Please refer to TAO Toolkit Quick Start Guide - NVIDIA Docs and make sure nvidia-docker2 is installed.

How to check nvidia-docker2 is installed?

You can run
$ sudo docker run --rm --runtime=nvidia -ti nvidia/cuda

Refer to https://developer.nvidia.com/blog/gpu-containers-runtime/ to install if not.
$ sudo apt-get install -y nvidia-docker2

1 Like

I got this error when i run docker run command you said
image

$ sudo apt-get install -y nvidia-docker2

I have installed it still getting same error

still getting error response from dameon

$ sudo apt install nvidia-container-toolkit
$ sudo apt-get install nvidia-docker2
$ sudo pkill -SIGHUP dockerd

I already have container toolkit and installed nvidia-docker2 and also ran the last command you mentioned.
And all were ran succefully.
what’s the next step?

this is the output of nvidia-smi:

Please check the original issue. If issue is gone, we can close this topic.
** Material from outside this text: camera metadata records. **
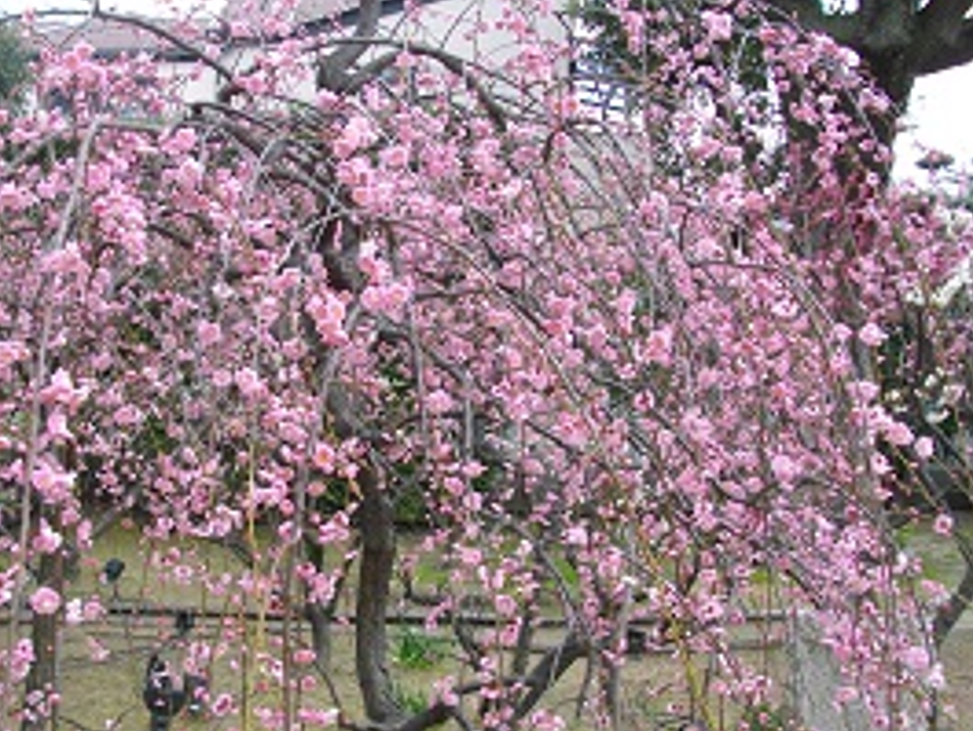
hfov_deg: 40.2
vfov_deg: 30.8
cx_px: 373
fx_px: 1322
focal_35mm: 47
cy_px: 441
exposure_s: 1/100
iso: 200
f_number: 2.9
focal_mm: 5.7
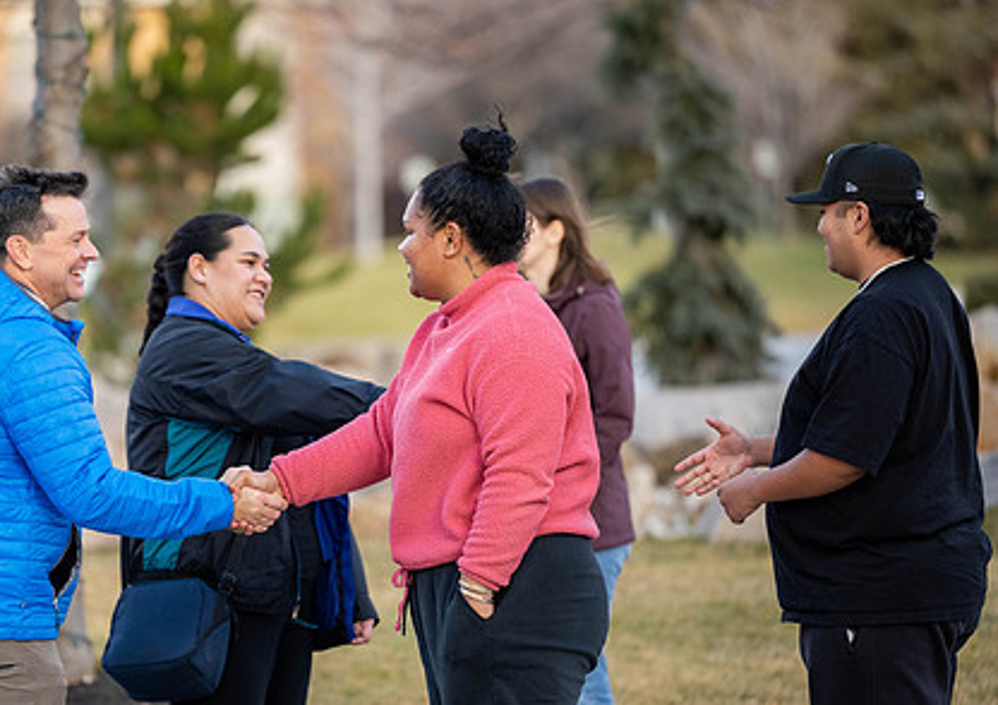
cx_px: 367
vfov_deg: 4.8
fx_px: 8445
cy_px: 384
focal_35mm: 299
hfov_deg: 6.8
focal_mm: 200
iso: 400
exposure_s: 1/1250
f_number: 2.8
I am still getting the original issue

and getting this error after docker2 installation:

please help me out

It is not the same issue. And also it is not the original issue. Please ignore it.
Please check again in the notebook. That is the original issue.

The error after nvidia docker2 installation is changed but the original issue while running in the notebook is same

Please exit the notebook.
And trigger notebook again and run it.

Hey Morganh, now getting this error

Please follow 4.1 section of the notebook.
“=” in the checkpoint file name should removed before using the checkpoint in command.

I am not getting could please explain a bit where exactly i have to make changes?
which file is the checkpoint file and where it is located